┌──

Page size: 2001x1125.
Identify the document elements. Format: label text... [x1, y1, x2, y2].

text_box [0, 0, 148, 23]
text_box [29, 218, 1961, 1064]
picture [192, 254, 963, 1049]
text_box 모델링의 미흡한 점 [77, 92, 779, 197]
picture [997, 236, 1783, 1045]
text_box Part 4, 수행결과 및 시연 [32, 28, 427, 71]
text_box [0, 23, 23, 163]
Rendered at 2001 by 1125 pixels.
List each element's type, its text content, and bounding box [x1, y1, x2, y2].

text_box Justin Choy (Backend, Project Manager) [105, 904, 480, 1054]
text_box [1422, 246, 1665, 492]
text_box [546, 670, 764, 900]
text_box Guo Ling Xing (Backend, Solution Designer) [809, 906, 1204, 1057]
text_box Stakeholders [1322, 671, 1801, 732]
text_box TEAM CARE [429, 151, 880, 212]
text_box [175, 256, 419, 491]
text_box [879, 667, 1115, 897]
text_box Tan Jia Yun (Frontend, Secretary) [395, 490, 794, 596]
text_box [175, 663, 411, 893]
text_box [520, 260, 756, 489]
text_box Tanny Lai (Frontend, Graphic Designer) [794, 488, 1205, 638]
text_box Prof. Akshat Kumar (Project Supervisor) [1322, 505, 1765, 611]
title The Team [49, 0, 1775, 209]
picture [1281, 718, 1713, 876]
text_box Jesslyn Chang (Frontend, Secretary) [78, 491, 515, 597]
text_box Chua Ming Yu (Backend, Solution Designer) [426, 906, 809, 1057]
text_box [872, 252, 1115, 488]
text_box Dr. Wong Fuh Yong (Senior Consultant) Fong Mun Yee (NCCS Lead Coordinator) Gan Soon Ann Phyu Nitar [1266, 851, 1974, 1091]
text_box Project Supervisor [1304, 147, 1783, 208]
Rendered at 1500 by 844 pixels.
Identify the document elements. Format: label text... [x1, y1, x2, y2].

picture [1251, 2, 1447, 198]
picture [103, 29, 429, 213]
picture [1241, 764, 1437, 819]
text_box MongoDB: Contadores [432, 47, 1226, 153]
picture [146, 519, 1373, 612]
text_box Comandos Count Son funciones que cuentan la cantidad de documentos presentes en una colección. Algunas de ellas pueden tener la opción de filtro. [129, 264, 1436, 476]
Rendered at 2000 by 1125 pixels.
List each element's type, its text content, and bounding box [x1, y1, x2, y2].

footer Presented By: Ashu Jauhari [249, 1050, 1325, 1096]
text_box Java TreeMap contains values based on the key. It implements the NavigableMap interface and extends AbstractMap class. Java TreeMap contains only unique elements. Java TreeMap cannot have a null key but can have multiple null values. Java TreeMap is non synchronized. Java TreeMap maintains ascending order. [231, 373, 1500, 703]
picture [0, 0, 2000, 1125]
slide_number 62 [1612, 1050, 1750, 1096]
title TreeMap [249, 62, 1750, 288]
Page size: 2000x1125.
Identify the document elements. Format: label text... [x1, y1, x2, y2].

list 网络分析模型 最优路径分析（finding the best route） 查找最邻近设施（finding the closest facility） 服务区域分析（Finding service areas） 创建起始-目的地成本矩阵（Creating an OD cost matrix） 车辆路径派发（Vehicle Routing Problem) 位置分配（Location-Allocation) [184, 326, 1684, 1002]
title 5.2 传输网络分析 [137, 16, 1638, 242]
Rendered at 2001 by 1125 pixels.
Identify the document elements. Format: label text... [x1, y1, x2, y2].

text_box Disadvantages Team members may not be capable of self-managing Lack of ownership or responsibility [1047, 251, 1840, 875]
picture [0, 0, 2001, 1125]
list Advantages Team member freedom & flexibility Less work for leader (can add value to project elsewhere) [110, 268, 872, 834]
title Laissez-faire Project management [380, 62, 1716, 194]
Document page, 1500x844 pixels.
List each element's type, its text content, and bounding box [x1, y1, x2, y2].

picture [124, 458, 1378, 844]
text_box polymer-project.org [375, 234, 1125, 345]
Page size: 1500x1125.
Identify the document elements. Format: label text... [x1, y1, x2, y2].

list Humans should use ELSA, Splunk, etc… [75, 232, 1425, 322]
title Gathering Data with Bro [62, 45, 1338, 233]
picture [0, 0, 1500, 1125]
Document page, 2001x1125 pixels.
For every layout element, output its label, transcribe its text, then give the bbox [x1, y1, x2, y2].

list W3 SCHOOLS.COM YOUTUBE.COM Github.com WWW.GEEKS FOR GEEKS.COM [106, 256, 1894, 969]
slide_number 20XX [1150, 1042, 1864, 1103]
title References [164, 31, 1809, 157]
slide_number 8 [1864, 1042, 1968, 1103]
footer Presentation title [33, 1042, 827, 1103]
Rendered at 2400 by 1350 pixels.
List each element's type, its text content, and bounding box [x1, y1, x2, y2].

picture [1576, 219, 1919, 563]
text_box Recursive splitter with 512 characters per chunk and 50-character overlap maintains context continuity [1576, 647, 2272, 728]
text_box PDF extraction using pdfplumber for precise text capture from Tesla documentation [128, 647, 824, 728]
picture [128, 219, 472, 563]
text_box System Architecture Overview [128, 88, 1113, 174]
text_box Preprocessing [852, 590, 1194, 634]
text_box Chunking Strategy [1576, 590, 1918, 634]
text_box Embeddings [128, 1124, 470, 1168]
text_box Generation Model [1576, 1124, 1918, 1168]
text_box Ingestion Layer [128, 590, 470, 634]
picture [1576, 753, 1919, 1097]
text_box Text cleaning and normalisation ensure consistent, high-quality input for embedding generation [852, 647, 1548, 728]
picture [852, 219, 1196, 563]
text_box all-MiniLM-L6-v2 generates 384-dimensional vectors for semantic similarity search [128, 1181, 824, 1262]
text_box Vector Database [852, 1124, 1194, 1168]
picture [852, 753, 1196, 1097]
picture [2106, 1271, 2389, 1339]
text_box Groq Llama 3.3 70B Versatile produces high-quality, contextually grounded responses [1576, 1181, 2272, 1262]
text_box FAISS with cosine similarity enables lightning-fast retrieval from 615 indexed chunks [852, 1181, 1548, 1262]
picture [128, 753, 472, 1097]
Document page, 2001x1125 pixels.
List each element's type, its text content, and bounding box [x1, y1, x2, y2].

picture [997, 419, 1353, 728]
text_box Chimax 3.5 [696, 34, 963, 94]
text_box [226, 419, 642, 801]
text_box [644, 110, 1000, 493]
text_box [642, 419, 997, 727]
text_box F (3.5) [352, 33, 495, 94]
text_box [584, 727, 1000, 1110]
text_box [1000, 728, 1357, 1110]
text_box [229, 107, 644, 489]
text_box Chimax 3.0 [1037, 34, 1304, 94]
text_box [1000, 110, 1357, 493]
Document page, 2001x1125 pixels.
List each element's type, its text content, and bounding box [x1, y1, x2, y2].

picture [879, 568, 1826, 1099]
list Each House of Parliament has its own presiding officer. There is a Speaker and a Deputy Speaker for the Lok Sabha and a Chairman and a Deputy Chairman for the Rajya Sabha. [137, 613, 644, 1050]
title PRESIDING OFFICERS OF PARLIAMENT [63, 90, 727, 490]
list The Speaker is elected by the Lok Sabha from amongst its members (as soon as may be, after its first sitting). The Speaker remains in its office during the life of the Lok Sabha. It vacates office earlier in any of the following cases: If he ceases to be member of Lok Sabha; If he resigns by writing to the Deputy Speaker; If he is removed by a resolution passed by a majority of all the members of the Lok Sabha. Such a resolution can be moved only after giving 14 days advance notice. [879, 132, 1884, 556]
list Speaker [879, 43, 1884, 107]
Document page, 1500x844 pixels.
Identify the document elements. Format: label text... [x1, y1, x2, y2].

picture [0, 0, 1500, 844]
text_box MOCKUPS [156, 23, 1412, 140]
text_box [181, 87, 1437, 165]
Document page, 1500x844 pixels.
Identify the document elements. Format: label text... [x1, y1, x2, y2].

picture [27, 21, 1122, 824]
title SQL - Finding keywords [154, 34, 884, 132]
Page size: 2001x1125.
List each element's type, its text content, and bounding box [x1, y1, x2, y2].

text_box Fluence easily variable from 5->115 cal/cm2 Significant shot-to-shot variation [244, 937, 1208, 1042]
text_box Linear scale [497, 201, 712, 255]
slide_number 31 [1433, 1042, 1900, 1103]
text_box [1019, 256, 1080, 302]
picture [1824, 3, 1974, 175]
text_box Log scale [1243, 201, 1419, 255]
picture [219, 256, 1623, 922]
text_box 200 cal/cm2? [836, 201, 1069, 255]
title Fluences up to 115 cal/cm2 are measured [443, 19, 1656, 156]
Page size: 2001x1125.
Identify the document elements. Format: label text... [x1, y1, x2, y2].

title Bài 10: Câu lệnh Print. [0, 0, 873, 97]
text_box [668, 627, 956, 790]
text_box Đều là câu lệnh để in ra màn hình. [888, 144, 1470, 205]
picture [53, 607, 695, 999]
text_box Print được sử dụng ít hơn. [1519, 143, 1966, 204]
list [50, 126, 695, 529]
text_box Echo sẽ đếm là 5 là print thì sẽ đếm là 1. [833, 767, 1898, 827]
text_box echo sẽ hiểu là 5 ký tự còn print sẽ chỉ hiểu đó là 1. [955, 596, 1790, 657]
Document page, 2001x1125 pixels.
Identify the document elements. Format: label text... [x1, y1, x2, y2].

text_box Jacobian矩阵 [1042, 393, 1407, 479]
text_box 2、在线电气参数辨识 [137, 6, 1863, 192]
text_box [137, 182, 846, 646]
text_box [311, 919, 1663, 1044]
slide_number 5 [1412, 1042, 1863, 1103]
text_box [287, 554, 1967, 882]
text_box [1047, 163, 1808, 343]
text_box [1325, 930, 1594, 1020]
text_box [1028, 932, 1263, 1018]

└──

Your answer should consist only of the lines above between the line holding "For every layout" and the line holding "Rendered at 2400 by 1350 pixels.", inclusive, each transcribed exactly.

Solved problem:
For every layout element, output its label, transcribe its text, then give the bbox [x1, y1, x2, y2].

list W3 SCHOOLS.COM YOUTUBE.COM Github.com WWW.GEEKS FOR GEEKS.COM [106, 256, 1894, 969]
slide_number 20XX [1150, 1042, 1864, 1103]
title References [164, 31, 1809, 157]
slide_number 8 [1864, 1042, 1968, 1103]
footer Presentation title [33, 1042, 827, 1103]
Rendered at 2400 by 1350 pixels.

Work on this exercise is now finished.